Birds Part One
I decided to have a crack at an App to identify birds from their song. The idea is to capture lots of songs, train a machine learning algorithm with them and use the model to predict which bird sang a new song sample.
To start off I had a wander along the river capturing some bird song on my phone. This gave me a mono audio file which I loaded up in an audio editor.
Good machine learning requires your training data to have good features. This means you must give the algorithm meaningful signals to look at, rather than throwing all the data you can find at it and hoping for the best.
Bird song is made up of a series of different pitched sounds of varying volume at different intervals. The waveform of the audio gives some indication of the length and volume of each sound, but not the pitch. For identifying birds I think the pitch and length of the sounds will be important. The volume will probably be less useful since it will depend on how far away the bird is (though this may be useful to determining one bird from another).

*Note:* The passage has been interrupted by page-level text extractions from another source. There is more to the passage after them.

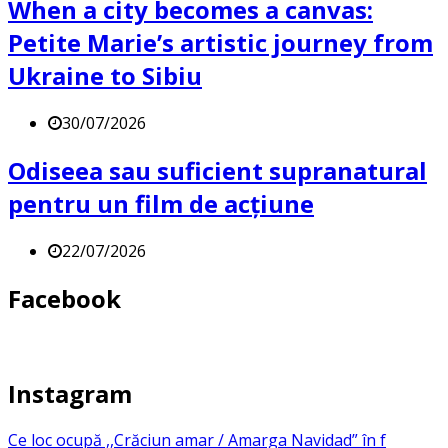
When a city becomes a canvas:
Petite Marie’s artistic journey from
Ukraine to Sibiu
30/07/2026
Odiseea sau suficient supranatural
pentru un film de acțiune
22/07/2026
Facebook
Instagram
Ce loc ocupă ,,Crăciun amar / Amarga Navidad” în f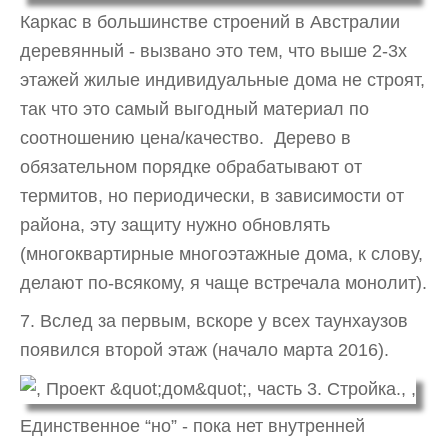
Каркас в большинстве строений в Австралии
деревянный - вызвано это тем, что выше 2-3х
этажей жилые индивидуальные дома не строят,
так что это самый выгодный материал по
соотношению цена/качество. Дерево в
обязательном порядке обрабатывают от
термитов, но периодически, в зависимости от
района, эту защиту нужно обновлять
(многоквартирные многоэтажные дома, к слову,
делают по-всякому, я чаще встречала монолит).
7. Вслед за первым, вскоре у всех таунхаузов
появился второй этаж (начало марта 2016).
Единственное “но” - пока нет внутренней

A spectrogram shows the pitch (or frequency) of the sound (the y axis), as well as its length (the x axis) and the volume (the intensity of the colour). It actually shows the smooth changes in pitch of the bird song. Looking through the recording its easy to tell the difference between the call of a swift and that of a robin by the shape of the lines on the spectrogram. It also allows you to distinguish other sounds (like low frequency wind or road noise) with the potential to remove them. An isolated image of the spectrogram of the song converted to a black and white bitmap could be a good thing to feed into a learning algorithm as training data.

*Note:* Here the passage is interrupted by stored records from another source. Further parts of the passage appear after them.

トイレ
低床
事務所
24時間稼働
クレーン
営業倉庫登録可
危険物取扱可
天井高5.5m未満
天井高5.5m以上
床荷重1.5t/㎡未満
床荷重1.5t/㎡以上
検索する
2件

Buoyed by this success I found a free library for doing Fast Fourier Transforms and whipped up some quick code to create spectrograms from audio. There is scope of eking out some extra detail but after very little tweaking I was quite pleased with the results:
The call of a robin
The call of a swift
There are still quite a few problems to overcome, such as
- detecting when a call starts and stops
- isolating the calls of individual birds
- getting enough training data for the classifier
- correctly labelling the training data (I am no bird expert)
- whether everything can run well enough on a phone
It's a promising start though. Watch this space for more bird related excitement.